Marks & Spencer is using artificial intelligence to advise shoppers on their clothing choices based on their body shape and style preferences, as part of efforts to boost online sales.
The 130-year-old retailer is using technology to personalize consumers’ online experience and suggest items to buy.
Stephen Langford, the company’s online director, said M&S was using AI to adapt the language used to address shoppers, tailoring it to six different preferences, such as emotional, descriptive language or more direct prose.
One of its goals is to personalize online interactions with shoppers, she said, for example by prioritizing products most relevant to an individual. For example, male shoppers would be less likely to receive the latest deals on bras.
Shoppers can also choose to complete a questionnaire about their size, body shape and style preferences to receive relevant outfit ideas created by M&S’s AI-powered technology.
Langford said 450,000 M&S shoppers had so far used the quiz, which allows shoppers to choose clothes from 40 million options.
The service combines insights from the £7bn company’s in-house stylists with shopper information to offer advice on what types of clothes can be paired together.
Automation of product descriptions using AI has increased from almost nothing to 80% in the past year, although Langford added: “We still need a human in the process” to verify the output.
Richard Price, managing director of M&S clothing and home, said the company was “pushing online commerce forward” with the aim of making half of its fashion sales digital by 2028, up from about a third at present.
The retailer, which has 240 full-line stores and 325 food outlets, reported a 41% rise in profits last year, while sales rose 9.4% to £13bn.
Fashion and home goods online Sales increased by 7.8% at M&S last year.
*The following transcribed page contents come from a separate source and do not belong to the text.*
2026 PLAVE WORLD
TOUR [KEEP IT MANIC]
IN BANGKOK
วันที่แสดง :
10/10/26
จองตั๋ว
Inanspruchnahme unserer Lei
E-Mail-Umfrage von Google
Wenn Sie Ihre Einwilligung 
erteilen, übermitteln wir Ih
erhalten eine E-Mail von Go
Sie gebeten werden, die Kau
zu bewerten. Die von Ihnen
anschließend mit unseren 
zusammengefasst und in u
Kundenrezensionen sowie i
M&S attracted 1 million more customers last year, two-thirds of whom arrived via the internet.
The surge in online sales has been driven in part by an 80% increase in social media marketing and advertising spending year-on-year, with the company now spending more on Facebook, Instagram and TikTok than it does on TV. Nearly a third of its revenue generated through TikTok comes from entirely new customers.
Launching the retailer’s autumn ranges on Wednesday, Price said M&S had taken its biggest share of the womenswear market in nine years this summer, despite what he called a “tough” season amid cool and wet conditions until the end of July.
The retailer has long been the market leader in clothing categories such as knitwear and lingerie, but has been gaining market share in other areas including denim. It hopes to overtake Next and become the biggest seller of occasionwear as the winter party season approaches.